その緒方が次に提示したカリキュラムは「ときに全力で、ときに美しく」。それを体現するのが、次のナンバー「誰かじゃないから」だ。この曲ではフォーメーション移動しながら腕を上下させる動きを揃えたり、追っかけなどで巧みなボーカルワークをみせたりと、言葉どおりに美しく魅せる曲に。温かな感情を伝えるための魅せる力も、今のDIALOGUE+の魅力のひとつ――そんなことを感じさせる1曲になったように思う。

 

 

  

歌唱後、暗転を経て始まったギターのソロ演奏に乗せて、スポットライトを浴びた稗田が「めっちゃオンリーユー」のサビを伸びやかに歌唱。後半部分を村上にリレーして2人のハーモニーで締めくくると、守屋から「かわいいと思ったら、素直に言う!」と提示された4つ目のカリキュラムが、その「めっちゃオンリーユー」からスタート。その後も8人のキュートさあふれる歌声とパフォーマンスがログっ子を魅了すると、甘々な内山のソロパートが幕開けを飾る「恋は世界定理と共に」へ。続く稗田のソロのみずみずしいかわいげや2-Bメロでの飯塚の普段以上にキュートさを増させた歌声が楽曲自体かわいさをさらに引き出すのと同時に、サビで8人が作り上げるきれいなLove-you-go-roundには、ひとつ前のカリキュラムにも通ずる美しさという要素も。

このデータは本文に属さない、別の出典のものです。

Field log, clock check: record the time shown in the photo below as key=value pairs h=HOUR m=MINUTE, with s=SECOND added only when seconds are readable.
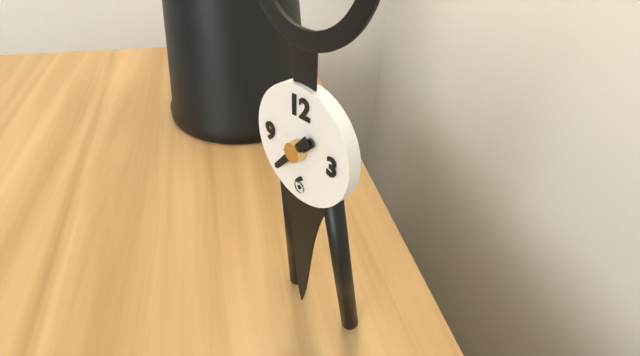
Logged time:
h=1 m=37
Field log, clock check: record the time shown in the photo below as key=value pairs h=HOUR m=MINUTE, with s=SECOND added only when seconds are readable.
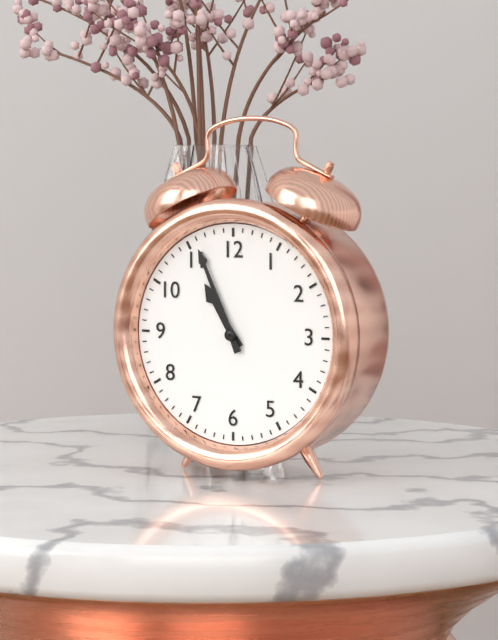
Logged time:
h=10 m=56
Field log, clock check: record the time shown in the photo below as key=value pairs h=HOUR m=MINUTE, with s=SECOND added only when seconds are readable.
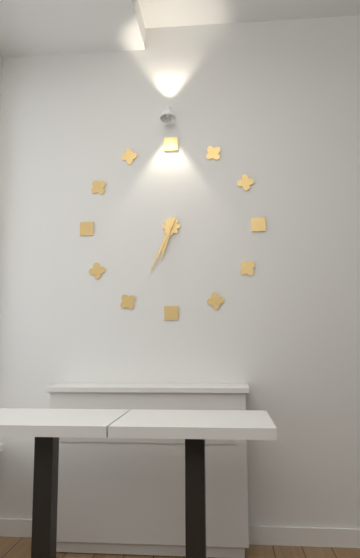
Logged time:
h=6 m=34
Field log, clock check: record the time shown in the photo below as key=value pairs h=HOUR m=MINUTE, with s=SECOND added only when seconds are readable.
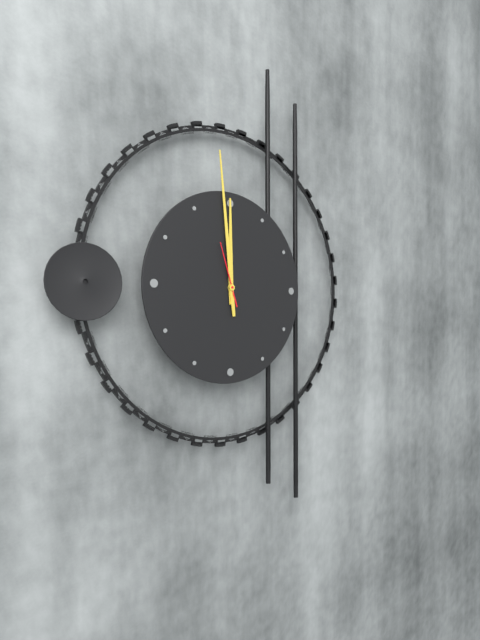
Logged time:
h=11 m=59 s=57
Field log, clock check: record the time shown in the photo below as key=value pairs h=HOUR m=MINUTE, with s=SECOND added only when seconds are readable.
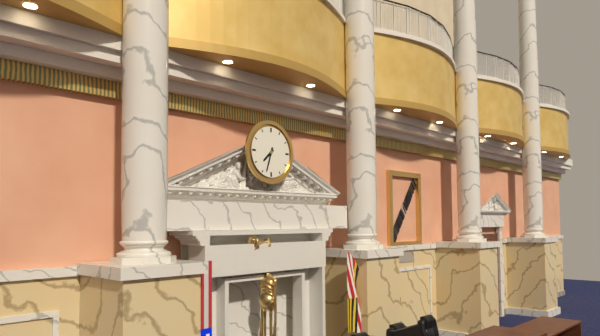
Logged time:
h=7 m=33
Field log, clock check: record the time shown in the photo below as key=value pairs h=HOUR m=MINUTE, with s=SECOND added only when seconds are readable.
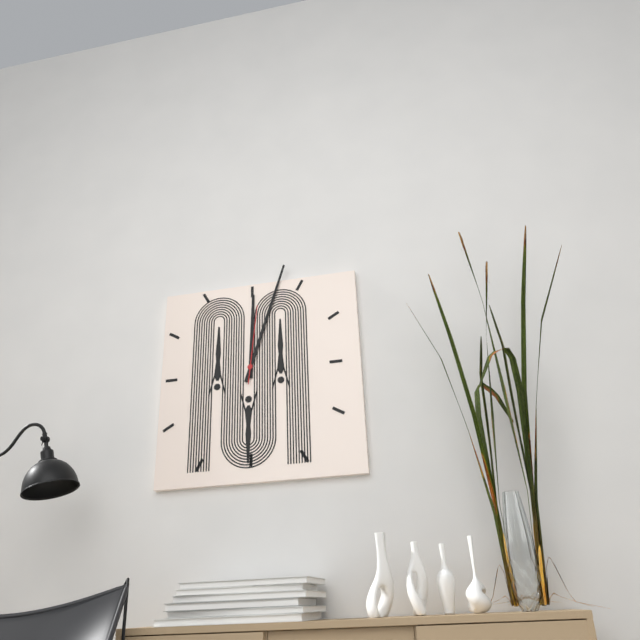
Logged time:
h=12 m=3 s=1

後奏のあと、キーボードをメインとしたこの曲のアレンジに乗せて鷹村、続いて宮原が今度はセリフでキュンとさせると、センターでしゃがんだ内山の絞り出すようなウィスパーによる「接近して…どうしよっか?」のセリフがぐっと胸をとらえ、そのフレーズを歌詞に含む「やばきゅん♡シューベルト」へ。直前のセリフのような想いが盛り込まれつつも、テンポ速めでサウンドとしてはアグレッシブな部類に入る楽曲だけあって、パフォーマンスは再びエネルギッシュなものに。大サビの後半ではリズムに合わせて振付に乗せて腕を大きく振り上げた稗田が観客を思いっきり乗せ、ラストのフェイクもカッコよくキメると、後奏が徐々にテンポアップして自己紹介ソング「ダイアローグ+インビテーション!」へ突入。イントロでの守屋の力強い煽りとコールの呼びかけに再点火されたログっ子からのコールが、場内に響きに響いて一気に盛り上がりをみせたところで、ツアーのタイトルチューン「ユートピア学概論」がスタート。この曲も引き続き、キーポイントになったのは守屋。ただハイトーンなだけではなくまっすぐに飛んでくる歌声が、この曲の冒頭においてとにかく鮮烈で印象に残るうえに、楽曲自体にもさらに勢いをつけてくれているかのよう。また、1サビのソロで歌いながら大の字ジャンプする稗田からも、直前からのボルテージの高まりが伝わってくる。加えて2-Aメロでは、緒方がセリフ直前にスマホを掲げるポーズをしたところで、またも突然演奏がストップ。ここではポージングしたまま緒方がメンバーに「もう一段階かわいい表情」を求め、それに呼応したログっ子の「かわいい」の声を呼び込むコミュニケーションも楽しむ一幕も。ラストは飯塚の「最後はみんなで!」のシャウトに続きログっ子みんなで腕を振って一体感を生み、怒涛の勢いで第4カリキュラムを終えたのだった。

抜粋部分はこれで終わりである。